#### [What you are asked to do]
Begin at the line below that holds "Краски для потолков" and end at the line that holds "Les sermons", transcribing each line exactly and skipping any picture.

Records from a data source:
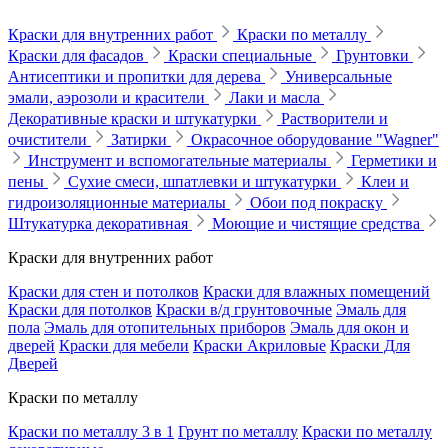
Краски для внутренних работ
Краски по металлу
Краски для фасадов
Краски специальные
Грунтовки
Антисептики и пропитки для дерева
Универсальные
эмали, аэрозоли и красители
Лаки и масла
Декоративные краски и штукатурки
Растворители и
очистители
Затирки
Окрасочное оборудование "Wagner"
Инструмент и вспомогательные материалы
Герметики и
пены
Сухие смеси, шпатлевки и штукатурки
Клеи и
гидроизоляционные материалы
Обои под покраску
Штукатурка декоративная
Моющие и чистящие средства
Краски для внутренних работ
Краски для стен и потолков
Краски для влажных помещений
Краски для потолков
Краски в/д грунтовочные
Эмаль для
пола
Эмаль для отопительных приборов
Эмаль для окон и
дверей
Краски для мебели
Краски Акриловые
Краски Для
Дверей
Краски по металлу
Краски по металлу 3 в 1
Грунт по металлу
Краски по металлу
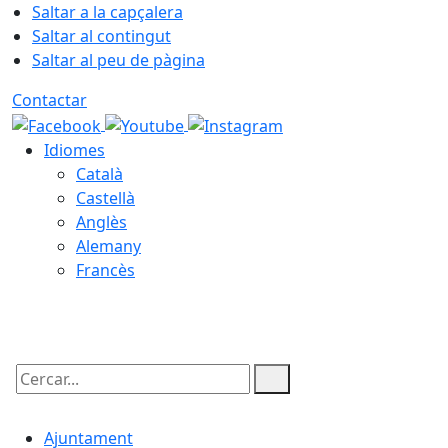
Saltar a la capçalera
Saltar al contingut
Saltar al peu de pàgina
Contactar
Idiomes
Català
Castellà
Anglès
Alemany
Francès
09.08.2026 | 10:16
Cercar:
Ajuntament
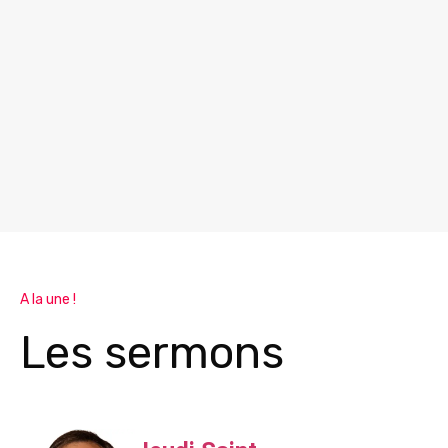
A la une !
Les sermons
==
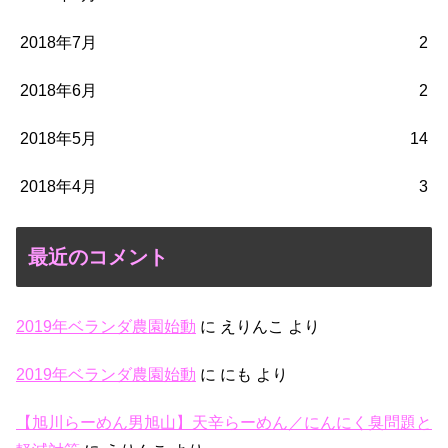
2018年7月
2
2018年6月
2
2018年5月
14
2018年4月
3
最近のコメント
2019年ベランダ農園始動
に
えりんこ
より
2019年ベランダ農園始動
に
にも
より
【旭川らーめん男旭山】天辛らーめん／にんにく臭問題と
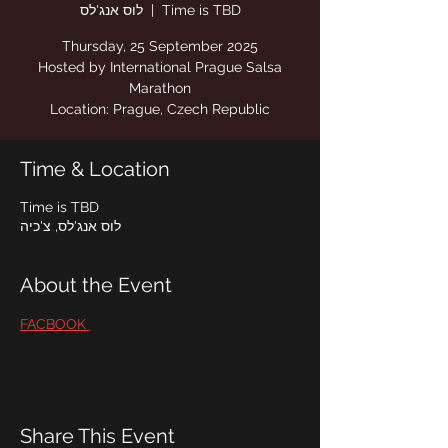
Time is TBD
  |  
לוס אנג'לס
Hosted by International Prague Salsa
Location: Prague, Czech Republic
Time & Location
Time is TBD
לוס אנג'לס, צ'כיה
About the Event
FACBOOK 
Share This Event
---
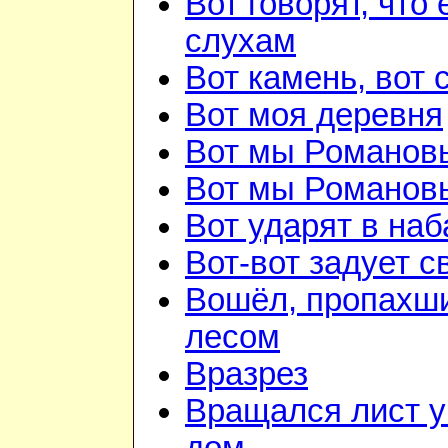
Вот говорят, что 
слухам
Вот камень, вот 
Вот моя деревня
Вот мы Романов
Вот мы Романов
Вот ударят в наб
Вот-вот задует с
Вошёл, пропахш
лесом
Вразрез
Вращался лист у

#### [Final answer]
Краски для потолков
Краски в/д грунтовочные
Эмаль для
пола
Эмаль для отопительных приборов
Эмаль для окон и
дверей
Краски для мебели
Краски Акриловые
Краски Для
Дверей
Краски по металлу
Краски по металлу 3 в 1
Грунт по металлу
Краски по металлу
Saltar a la capçalera
Saltar al contingut
Saltar al peu de pàgina
Contactar
Idiomes
Català
Castellà
Anglès
Alemany
Francès
09.08.2026 | 10:16
Cercar:
Ajuntament
A la une !
Les sermons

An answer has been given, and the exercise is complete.